Currently, your code is saying: "if a doesn't divide n, increment n. If a does divide n, increment a". But that's not what you want it to say.
You want (I think) to say "increment n, and see if it divides [Edit: with ALL numbers 1..20]. If not, increment n again, and test again, etc." What you want to do, then, is have a sub-test: one that takes a number, and tests it against 1..20, and then returns a result.
Hope this helps! Have fun with the Euler problems!
Edit: I really, really should remember all the words.
Well, as an algorithm, this kinda sucks.
Sorry.
But you're getting misled by the list. I think what you're trying to do is iterate through all the available numbers, until you find one that everything in [1..20] divides. In your implementation above, if a doesn't divide n, you never go back and check b < a for n+1.
Any easy implementation of your algorithm would be:
lcmAll :: [Int] -> Maybe Int
lcmAll nums = find (\n -> all (divides n) nums) [1..]
(using Data.List.find and Data.List.all).
A better algorithm would be to find the lcm's pairwise, using foldl:
lcmAll :: [Int] -> Int
lcmAll = foldl lcmPair 1
lcmPair :: Int -> Int -> Int
lcmPair a b = lcmPair' a b
where lcmPair' a' b' | a' < b' = lcmPair' (a+a') b'
| a' > b' = lcmPair' a' (b + b')
| otherwise = a'
Of course, you could use the lcm function from the Prelude instead of lcmPair.
This works because the least common multiple of any set of numbers is the same as the least common multiple of [the least common multiple of two of those numbers] and [the rest of the numbers]
The function 'divise' never stops, it doesn't have a base case. Both branches calls divise, thus they are both recursive. Your also using the function divides as if it would return an int (like rem does), but it returns a Bool.
I see you have already started to divide the problem into parts, this is usually good for understanding and making it easier to read.
Another thing that can help is to write the types of the functions. If your function works but your not sure of its type, try :i myFunction in ghci. Here I've fixed the type error in divides (although other errors remains):
*Main> :i divise
divise :: Int -> Int -> [Int] -- Defined at divise.hs:4:0-5
Did you want it to return a list?
Leaving you to solve the problem, try to further divide the problem into parts. Here's a naive way to do it:
A function that checks if one number is evenly divisible by another. This is your divides function.
A function that checks if a number is dividable by all numbers [1..20].

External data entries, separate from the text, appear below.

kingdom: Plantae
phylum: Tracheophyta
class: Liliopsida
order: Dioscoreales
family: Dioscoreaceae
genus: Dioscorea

A function that tries iterates all numbers and tries them on the function in #2.
Here's my quick, more Haskell-y approach, using your algorithm:
Prelude> let divisibleByUpTo i n = all (\x -> (i `rem` x) == 0) [1..n]
Prelude> take 1 $ filter (\x -> snd x == True) $ map (\x -> (x, divisibleByUpTo x 4)) [1..]
[(12,True)]
divisibleByUpTo returns a boolean if the number i is divisible by every integer up to and including n, similar to your divides function.
The next line probably looks pretty difficult to a Haskell newcomer, so I'll explain it bit-by-bit:
Starting from the right, we have map (\x -> (x, divisibleByUpTo x 4)) [1..] which says for every number x from 1 upwards, do divisibleByUpTo x 4 and return it in a tuple of (x, divisibleByUpTo x 4). I'm using a tuple so we know which number exactly divides.
Left of that, we have filter (\x -> snd x == True); meaning only return elements where the second item of the tuple is True.
And at the leftmost of the statement, we take 1 because otherwise we'd have an infinite list of results.
This will take quite a long time for a value of 20. Like others said, you need a better algorithm -- consider how for a value of 4, even though our "input" numbers were 1-2-3-4, ultimately the answer was only the product of 3*4. Think about why 1 and 2 were "dropped" from the equation.